2016年07月15日 公開
2023年05月16日 更新
とはいえ、ただラジオを聴いているだけでは、ここぞというときにその表現が自然に口から出てくるまでにはなりません。
私は、語学習得の土台は「読む」「書く」の力だと考えています。読んで理解できない表現は聴いてもわからないし、書けないことは話せないからです。そこで、「ラジオ講座で覚えた表現を、自分だったら仕事の場面でどう使うか」を考え、作文することをお勧めします。そして、その文章を何度も音読するのです。
こうしてラジオ講座で覚えたことをベースに、「読む」「書く」の力を鍛え、さらに「自分ならどう言うか」を考える練習を積むことで、英語の運用能力は格段にアップします。
ラジオ講座で基本的な表現は学べますが、実際の仕事では、業界の専門用語やその職種ならではの単語も必要でしょう。そうした表現を学ぶのに最適なのは、自社や同業他社の英語版アニュアルレポートを読むこと。あるいは英字新聞や英語のニュースから、自分の仕事に役立つ言葉を書き出してみるのも役立ちます。

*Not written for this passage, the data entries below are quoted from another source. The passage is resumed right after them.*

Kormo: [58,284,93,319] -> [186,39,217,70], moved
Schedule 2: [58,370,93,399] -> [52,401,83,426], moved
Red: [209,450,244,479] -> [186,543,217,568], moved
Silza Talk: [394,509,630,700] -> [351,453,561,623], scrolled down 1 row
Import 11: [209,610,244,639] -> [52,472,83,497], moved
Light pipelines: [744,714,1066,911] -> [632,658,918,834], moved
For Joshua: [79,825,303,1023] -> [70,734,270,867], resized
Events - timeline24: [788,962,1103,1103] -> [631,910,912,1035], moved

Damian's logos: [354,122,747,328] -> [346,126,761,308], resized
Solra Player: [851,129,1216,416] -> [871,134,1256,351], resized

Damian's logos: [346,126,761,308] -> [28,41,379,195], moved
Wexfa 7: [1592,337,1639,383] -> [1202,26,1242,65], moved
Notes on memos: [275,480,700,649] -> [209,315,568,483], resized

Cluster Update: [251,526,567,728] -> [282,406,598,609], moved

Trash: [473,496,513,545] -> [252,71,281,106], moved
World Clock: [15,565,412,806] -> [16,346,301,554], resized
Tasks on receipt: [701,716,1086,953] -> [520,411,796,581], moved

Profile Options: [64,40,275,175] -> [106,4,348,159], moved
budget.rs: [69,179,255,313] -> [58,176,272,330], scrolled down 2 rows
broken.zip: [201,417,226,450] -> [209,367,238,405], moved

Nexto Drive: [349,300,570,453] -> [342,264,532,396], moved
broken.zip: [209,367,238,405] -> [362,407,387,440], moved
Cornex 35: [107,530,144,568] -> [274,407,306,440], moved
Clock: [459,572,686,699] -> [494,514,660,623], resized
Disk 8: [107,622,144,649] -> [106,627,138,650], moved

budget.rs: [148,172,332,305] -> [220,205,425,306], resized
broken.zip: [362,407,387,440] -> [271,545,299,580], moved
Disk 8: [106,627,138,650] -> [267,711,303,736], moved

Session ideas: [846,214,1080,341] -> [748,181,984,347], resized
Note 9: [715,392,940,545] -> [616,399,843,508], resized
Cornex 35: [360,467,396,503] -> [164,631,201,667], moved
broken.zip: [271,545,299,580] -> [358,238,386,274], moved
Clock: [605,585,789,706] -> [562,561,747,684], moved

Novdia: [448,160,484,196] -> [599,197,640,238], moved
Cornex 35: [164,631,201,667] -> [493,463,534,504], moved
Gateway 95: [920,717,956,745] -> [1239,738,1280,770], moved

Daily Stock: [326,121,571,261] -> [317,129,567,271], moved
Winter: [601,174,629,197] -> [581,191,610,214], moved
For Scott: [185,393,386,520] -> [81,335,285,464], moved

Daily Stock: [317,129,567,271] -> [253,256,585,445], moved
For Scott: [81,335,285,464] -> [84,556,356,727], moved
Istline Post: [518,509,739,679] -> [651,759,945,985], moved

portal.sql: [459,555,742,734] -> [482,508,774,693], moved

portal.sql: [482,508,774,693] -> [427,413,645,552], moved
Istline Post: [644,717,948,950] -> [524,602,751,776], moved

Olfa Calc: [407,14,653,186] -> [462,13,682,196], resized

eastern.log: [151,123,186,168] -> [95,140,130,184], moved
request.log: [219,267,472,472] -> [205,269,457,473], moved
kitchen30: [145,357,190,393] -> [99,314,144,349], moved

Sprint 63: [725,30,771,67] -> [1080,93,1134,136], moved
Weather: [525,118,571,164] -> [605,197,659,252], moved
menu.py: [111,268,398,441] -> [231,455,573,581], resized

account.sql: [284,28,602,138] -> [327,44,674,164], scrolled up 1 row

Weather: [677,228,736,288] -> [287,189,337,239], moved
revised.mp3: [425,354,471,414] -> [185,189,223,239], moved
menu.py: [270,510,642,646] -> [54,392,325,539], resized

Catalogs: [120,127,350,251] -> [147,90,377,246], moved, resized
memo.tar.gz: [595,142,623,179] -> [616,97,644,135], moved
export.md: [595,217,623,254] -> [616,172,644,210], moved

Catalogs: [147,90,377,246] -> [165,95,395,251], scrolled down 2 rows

こうして自分の仕事に必要な情報はプラスαの学習で補いつつ、それをラジオ講座で覚えた表現と組み合わせて、アウトプットする習慣をつけてください。その蓄積が増えるほど、実際のビジネスの場で使える英語力が高まります。
話す力を伸ばすには、ラジオ講座を聴くときにシャドウイングをするとより効果的です。お手本に少し遅れてかぶせるように話すことで、ネイティブが話す英語のリズムやイントネーションに近づきます。
また、文法については、一からやり直す必要はありません。ラジオ講座で生きた英語を学びながら、もし文法的な疑問が出てきたら、その都度調べて解決するほうが理解しやすいでしょう。
ラジオ講座の講師として私が目指しているのは、リスナーに「世界のどこでも通用する英語とコミュニケーションスキル」を身につけてもらうこと。そして世界標準の英語を使えるようになるには、実は平易な言い回しさえ覚えれば十分なのです。
国際会議やグローバルなビジネスの場においても、難しい表現や格好いい言い回しを使えるからといって、周囲に一目置かれることはありません。むしろ、誰にでもわかるシンプルな英語で自分の意思を伝えられる人のほうが、「あの人は仕事ができる」と思われます。
そもそも、英語を使うのはネイティブだけではありません。約20億人といわれる世界の英語人口のうち、英語圏の国々の人口は4億人強にすぎません。最近は、グローバルで活躍するネイティブの間で「ノンネイティブにも理解できるやさしい英語を使うこと」が推奨されています。
イギリスで発刊されているネイティブ向けの「plain English(わかりやすい英語)」のガイドラインをまとめた解説書でも、たとえば「verify」ではなく「check」、「initiate」ではなく「begin」を使いなさい、といったことが書かれています。今や「ネイティブの英語がノンネイティブに伝わらなければ、それはネイティブの責任である」というのが、国際社会のスタンダードになりつつあるほどです。
NHKラジオ講座で英語の基礎力を身につければ、外国人と堂々とわたり合えます。みなさんも自信を持って、楽しく英語学習を続けてください。